Forethought Technologies
- Type: Private
- Industry: Artificial intelligence
- Founded: 2017
- Founder: Deon Nicholas, Sami Ghoche, Colm Doyle
- Headquarters: San Francisco, California, U.S.
- Website: forethought.ai

= Forethought Technologies =

American artificial intelligence company

Forethought Technologies, also known as Forethought, is an American artificial intelligence company headquartered in San Francisco, California. The company develops software to automate customer service operations.

== History ==
Forethought was founded in 2017 by Deon Nicholas, Sami Ghoche, and Colm Doyle. The company publicly launched at TechCrunch Disrupt in 2018, where it won the Startup Battlefield competition.

In 2023, Forethought released a generative AI tool constrained to a customer’s own support data, and later launched Autoflows, an agentic reasoning engine that allows support teams to specify resolution outcomes in natural language. In March 2025, the company released Forethought Voice, a voice product developed in partnership with Cartesia.

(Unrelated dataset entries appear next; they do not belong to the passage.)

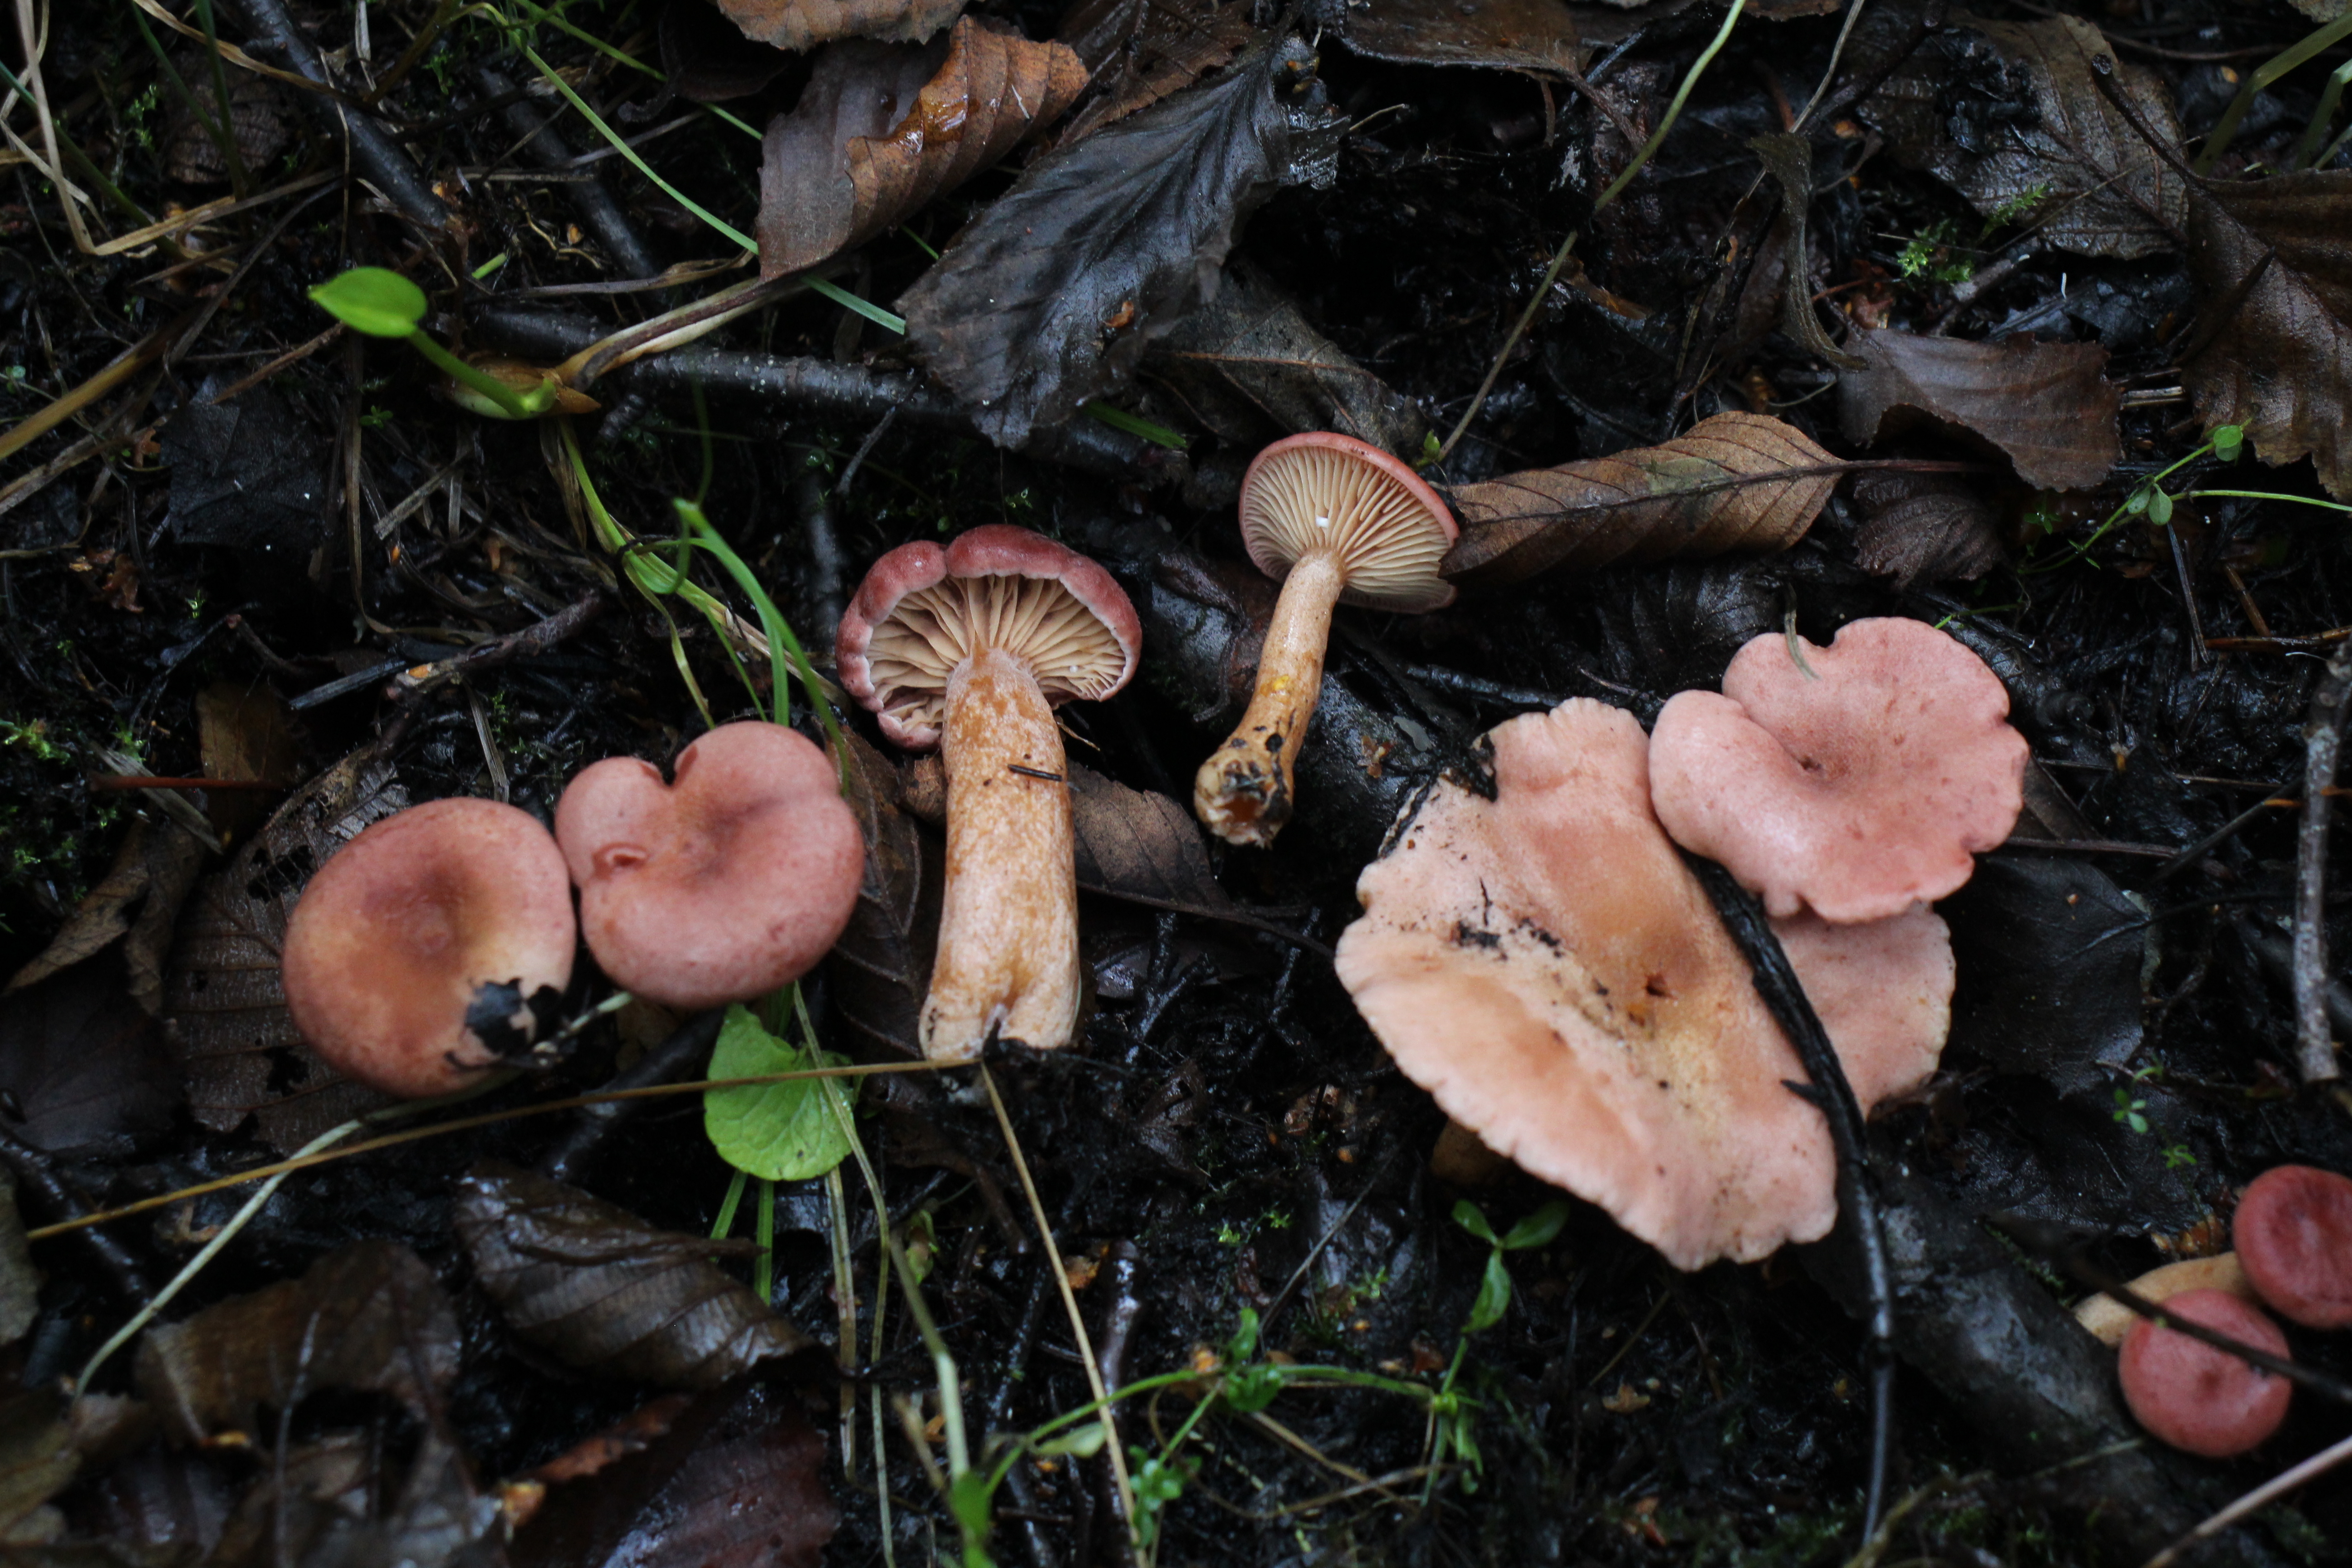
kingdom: Fungi
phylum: Basidiomycota
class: Agaricomycetes
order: Russulales
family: Russulaceae
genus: Lactarius
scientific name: Lactarius lilacinus
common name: Lilac milkcap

As of 2026, Forethought’s platform processes more than one billion customer interactions per month, with customers including Airtable, Grammarly, Datadog, and Upwork.

== Funding ==
In December 2018, Forethought raised a $9 million Series A round led by New Enterprise Associates (NEA), with participation from K9 Ventures and Village Global. In October 2020, the company raised $17 million in a Series B round from Sound Ventures, NEA, and Operator Collective.

In December 2021, Forethought raised a $65 million Series C round, which brought the company’s total funding to $92 million. The round was led by Steadfast Capital Ventures, with participation from NEA, Sound Ventures, and K9 Ventures, along with investments from Baron Davis, Robert Downey Jr., and Gwyneth Paltrow.

In May 2025, Forethought raised a $25 million Series D round led by Blue Cloud Ventures, which brought the company’s total funding to $115 million.

In March 2026, Forethought was acquired by Zendesk. Forethought has continued to operate as a subsidiary of Zendesk.